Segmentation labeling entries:

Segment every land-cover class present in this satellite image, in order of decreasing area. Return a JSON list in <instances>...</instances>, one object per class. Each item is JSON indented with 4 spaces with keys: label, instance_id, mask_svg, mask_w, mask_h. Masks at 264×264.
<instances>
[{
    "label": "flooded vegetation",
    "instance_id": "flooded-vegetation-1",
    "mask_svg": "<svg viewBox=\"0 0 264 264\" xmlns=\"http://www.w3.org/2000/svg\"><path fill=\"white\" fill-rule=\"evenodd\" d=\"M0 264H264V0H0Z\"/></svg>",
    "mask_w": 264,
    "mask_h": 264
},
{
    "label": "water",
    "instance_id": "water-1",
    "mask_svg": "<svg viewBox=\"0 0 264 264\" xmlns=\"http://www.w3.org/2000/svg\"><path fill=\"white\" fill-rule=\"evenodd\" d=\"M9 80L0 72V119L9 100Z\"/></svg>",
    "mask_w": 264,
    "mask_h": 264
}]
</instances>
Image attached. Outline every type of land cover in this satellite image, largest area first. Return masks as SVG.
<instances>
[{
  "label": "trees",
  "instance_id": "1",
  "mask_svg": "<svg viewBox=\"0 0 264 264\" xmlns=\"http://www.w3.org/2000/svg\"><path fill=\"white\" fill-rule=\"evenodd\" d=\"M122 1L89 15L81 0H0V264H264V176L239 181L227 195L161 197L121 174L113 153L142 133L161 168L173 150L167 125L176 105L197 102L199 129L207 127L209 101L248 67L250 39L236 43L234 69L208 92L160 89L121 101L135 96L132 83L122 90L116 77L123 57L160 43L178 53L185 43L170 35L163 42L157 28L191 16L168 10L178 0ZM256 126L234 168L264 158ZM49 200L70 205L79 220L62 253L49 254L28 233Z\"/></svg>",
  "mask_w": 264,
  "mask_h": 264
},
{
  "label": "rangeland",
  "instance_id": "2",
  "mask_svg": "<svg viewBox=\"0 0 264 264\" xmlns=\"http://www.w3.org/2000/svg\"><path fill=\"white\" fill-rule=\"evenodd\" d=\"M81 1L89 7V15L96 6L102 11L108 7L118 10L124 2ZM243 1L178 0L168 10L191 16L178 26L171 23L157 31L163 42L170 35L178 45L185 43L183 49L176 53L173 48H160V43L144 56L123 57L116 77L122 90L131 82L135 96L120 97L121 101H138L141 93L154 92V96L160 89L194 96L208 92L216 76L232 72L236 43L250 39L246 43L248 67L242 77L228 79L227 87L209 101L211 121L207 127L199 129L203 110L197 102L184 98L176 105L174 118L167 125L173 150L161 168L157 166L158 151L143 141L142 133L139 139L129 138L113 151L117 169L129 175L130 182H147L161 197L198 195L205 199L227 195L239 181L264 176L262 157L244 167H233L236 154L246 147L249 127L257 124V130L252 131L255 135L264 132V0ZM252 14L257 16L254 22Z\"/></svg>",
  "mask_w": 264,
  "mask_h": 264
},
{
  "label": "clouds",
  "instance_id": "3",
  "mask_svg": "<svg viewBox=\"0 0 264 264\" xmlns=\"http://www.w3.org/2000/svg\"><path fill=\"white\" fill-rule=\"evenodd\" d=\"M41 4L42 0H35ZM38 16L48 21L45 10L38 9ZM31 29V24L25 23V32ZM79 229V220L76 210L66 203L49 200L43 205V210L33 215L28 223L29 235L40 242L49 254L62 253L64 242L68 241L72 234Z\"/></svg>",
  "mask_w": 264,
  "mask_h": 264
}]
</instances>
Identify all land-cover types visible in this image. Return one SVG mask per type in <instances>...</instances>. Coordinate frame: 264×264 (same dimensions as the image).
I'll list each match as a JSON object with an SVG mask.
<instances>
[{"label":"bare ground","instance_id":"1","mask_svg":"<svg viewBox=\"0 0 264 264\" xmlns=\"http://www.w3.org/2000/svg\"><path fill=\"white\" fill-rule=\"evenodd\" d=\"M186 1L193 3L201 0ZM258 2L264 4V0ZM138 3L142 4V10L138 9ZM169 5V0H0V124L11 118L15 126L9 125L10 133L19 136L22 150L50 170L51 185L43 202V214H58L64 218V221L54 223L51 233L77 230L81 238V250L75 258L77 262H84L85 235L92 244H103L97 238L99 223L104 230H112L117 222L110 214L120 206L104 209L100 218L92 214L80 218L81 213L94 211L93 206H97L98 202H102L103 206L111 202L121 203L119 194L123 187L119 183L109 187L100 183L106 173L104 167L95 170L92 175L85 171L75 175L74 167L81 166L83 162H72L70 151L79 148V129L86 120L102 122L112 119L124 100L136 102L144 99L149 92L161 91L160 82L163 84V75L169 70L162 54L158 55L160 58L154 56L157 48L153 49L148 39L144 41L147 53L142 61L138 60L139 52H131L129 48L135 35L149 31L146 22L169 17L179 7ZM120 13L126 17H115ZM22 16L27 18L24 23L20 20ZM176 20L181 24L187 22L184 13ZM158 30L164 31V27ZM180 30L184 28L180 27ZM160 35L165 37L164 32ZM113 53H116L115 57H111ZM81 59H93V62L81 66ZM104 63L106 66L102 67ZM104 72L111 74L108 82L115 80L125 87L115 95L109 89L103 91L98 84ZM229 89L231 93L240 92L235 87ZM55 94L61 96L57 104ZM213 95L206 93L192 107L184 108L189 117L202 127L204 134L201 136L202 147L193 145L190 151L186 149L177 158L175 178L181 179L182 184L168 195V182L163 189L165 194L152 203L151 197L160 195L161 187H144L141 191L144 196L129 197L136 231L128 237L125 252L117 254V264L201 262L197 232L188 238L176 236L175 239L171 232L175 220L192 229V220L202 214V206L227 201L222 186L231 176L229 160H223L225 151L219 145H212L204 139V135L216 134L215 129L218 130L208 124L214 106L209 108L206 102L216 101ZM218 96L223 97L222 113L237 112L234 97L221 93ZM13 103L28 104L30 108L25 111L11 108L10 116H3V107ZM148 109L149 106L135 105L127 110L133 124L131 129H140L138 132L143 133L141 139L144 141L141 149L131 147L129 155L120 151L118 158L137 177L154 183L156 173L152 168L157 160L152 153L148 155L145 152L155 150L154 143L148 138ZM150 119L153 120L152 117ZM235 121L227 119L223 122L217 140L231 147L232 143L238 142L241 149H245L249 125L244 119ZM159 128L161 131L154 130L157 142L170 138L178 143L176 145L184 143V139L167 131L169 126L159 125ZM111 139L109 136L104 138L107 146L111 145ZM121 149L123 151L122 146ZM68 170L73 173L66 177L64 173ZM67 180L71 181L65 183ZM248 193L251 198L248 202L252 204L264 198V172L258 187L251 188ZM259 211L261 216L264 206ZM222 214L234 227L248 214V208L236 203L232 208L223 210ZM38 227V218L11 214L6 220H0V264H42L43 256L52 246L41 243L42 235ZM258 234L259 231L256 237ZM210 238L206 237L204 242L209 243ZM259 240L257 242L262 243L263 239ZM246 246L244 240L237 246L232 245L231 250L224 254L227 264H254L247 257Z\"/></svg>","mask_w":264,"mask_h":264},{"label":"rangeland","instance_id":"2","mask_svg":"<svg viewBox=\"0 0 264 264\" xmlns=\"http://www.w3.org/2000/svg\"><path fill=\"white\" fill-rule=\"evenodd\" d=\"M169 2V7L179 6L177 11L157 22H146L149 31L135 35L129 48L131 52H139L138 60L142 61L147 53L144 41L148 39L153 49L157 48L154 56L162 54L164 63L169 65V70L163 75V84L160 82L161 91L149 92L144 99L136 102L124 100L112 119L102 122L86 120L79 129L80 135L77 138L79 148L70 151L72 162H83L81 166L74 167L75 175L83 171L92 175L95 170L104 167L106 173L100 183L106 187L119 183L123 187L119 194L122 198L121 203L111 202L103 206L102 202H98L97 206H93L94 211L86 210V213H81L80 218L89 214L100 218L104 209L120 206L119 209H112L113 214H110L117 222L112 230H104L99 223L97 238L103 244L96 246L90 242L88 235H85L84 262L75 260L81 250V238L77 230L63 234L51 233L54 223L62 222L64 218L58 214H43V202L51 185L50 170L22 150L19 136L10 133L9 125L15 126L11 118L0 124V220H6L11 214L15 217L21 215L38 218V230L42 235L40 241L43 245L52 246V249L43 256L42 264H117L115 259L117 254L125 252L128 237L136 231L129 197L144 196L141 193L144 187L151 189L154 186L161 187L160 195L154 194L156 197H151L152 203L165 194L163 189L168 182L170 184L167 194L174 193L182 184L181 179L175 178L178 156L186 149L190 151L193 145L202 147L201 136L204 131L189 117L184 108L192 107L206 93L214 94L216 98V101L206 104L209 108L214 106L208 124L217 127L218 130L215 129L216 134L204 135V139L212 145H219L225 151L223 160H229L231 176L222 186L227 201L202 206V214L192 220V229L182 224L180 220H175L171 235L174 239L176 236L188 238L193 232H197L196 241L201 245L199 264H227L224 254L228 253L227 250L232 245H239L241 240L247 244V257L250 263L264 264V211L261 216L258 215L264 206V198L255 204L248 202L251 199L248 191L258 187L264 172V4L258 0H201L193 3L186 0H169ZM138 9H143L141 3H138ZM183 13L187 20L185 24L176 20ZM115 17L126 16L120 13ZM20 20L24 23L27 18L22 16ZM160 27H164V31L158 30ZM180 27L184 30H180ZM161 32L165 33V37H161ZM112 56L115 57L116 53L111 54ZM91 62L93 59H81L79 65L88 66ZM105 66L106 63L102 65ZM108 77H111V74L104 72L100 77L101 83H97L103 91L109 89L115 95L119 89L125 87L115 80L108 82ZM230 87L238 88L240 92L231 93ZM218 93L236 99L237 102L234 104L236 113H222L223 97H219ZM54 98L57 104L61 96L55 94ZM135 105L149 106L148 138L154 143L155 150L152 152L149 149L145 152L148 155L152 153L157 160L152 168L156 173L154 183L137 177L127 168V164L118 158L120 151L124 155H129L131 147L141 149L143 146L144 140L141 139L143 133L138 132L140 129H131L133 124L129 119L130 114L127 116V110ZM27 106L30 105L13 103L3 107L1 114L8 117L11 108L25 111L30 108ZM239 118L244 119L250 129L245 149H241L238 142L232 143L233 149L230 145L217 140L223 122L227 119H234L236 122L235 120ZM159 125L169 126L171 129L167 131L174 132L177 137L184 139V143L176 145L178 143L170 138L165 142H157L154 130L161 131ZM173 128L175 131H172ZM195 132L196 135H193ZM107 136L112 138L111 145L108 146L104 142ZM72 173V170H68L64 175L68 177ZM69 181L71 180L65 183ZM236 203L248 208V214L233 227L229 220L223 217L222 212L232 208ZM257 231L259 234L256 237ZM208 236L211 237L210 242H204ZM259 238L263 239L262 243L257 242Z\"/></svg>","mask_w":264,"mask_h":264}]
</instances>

EXERCISE GOAL:
Find every line in the entries above that contains the word "Return", and copy each of those lines in full. Treat the match as case-sensitive.

ANSWER TO THE PROBLEM:
Segment every land-cover class present in this satellite image, in order of decreasing area. Return a JSON list in <instances>...</instances>, one object per class. Each item is JSON indented with 4 spaces with keys: label, instance_id, mask_svg, mask_w, mask_h. Masks at 264×264.
Image attached. Outline every type of land cover in this satellite image, largest area first. Return masks as SVG.
Identify all land-cover types visible in this image. Return one SVG mask per type in <instances>...</instances>. Coordinate frame: 264×264 (same dimensions as the image).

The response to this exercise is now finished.